Election results in Cambodia might trigger political action in Brussels

The Cambodian government has announced the preliminary results of the July 29th national elections: a record turnout of 82.71%, with 77.5% of the votes for the ruling CCP party. All of the seats have gone to the CPP. With such kind of manipulated elections, Cambodia is leaving the general consensus of democracy and will likely be confronted with political and economic sanctions from the international community.

For the Brussels-based EU institutions, these results mean two things: the lobbying of the Cambodian opposition – which started last autumn – will increase, and the European External Action Service (EEAS) is now asked to implement the last aspects of the EP Urgent Resolution on Cambodia from December of 2017.

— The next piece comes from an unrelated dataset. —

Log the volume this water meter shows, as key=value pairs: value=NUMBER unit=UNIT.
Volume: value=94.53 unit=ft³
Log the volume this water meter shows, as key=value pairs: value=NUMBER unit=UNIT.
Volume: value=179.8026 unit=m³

Daraan Kravanh, the president of the the Khmer Anti-Poverty Part (KAPP), the only party critical of the current government, which has remained in power for 33 years, published his conclusions: “Ten points never to forget”.

Daraan Kravanh

1. We have been naive – we thought that in our country there would still be a small space for democracy. We were wrong, totally wrong.

2. The parliament elections of 29 July 2018 are one of the darkest moments of democracy: an authoritarian and repressive government shows that the hopes and wishes of the population are of no concern, these elections are a betrayal of the popular will.

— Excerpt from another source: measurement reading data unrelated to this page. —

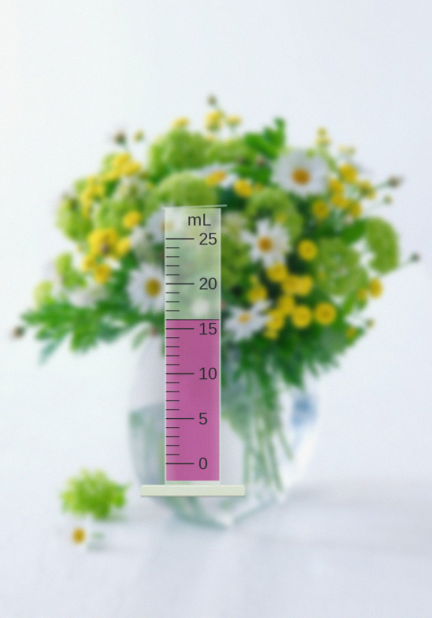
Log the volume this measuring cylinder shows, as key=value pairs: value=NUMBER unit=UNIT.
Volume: value=16 unit=mL
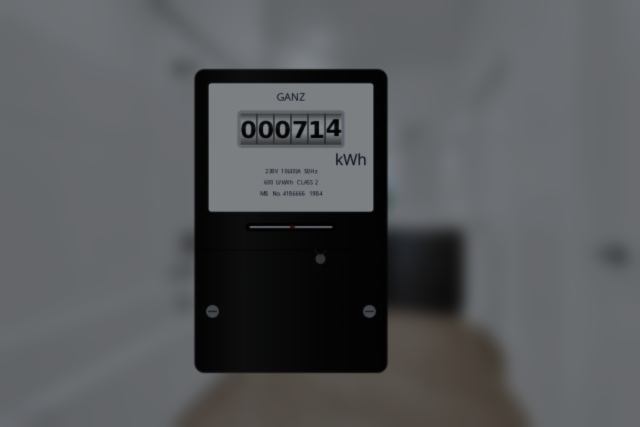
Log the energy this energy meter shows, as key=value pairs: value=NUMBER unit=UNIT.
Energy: value=714 unit=kWh
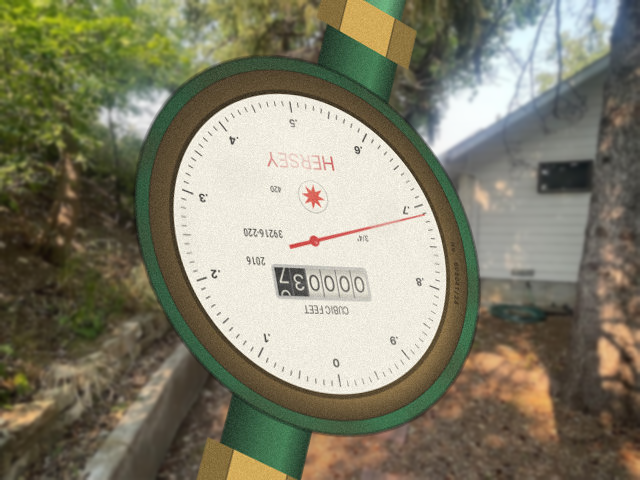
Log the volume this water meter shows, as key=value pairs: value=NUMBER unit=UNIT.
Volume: value=36.71 unit=ft³
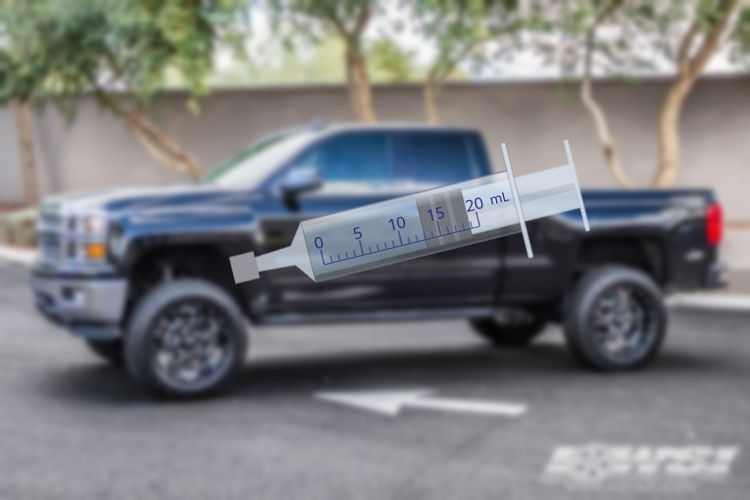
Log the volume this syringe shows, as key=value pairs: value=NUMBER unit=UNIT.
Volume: value=13 unit=mL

3. With these fraudulent elections our country had made itself ridiculous in the eyes of the international community.

4. Who in the world will believe that the participation in these elections has been 80%, while the polling station were never really crowded?

5. Who in the world will believe that an election campaign can be considered as free and fair after having forbidding opposition parties and forcing senior opposition party leadership to flee abroad?

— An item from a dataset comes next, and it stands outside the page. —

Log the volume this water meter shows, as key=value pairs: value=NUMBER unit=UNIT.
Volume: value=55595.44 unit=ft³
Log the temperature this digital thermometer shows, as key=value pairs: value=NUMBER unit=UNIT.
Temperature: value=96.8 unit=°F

6. Who in the world will believe that the cry of a population had been heard in a climate of fear, with arresting of opponents, closing of independent media, locking up journalists and those working for civil society groups and using the courts and security forces to crush dissent and intimidate critics?

7. Who in the world will believe that in a highly repressive political environment elections had been free and fair, where government officials were systematically mobilized to intimidate voters, threatening workers in the factories with loosing their jobs, cutting off water and electricity, or even be evicted from their homes, if they did not vote?

8. Who in the world will believe that an election is free and fair, if prior to the election, major news websites, including Voice of America, Radio Free Asia, Voice of Democracy, and the Phnom Penh Post were blocked by the government’s Information Ministry?

9. This is the end of the road for democracy in Cambodia, though the development has been authoritarian for years. As Cambodia will lack after these elections a legitimate government, the international community will increase their actions.The European Union, the US, Australia and other key players have already – or will do after these elections – decided on denial of visa, freezing of assets and other sanctions on the leadership of Cambodia.

10. Who in the world is able to believe that this mockery of democracy which made our country a de facto one-party state will be accepted by the population and by the international community?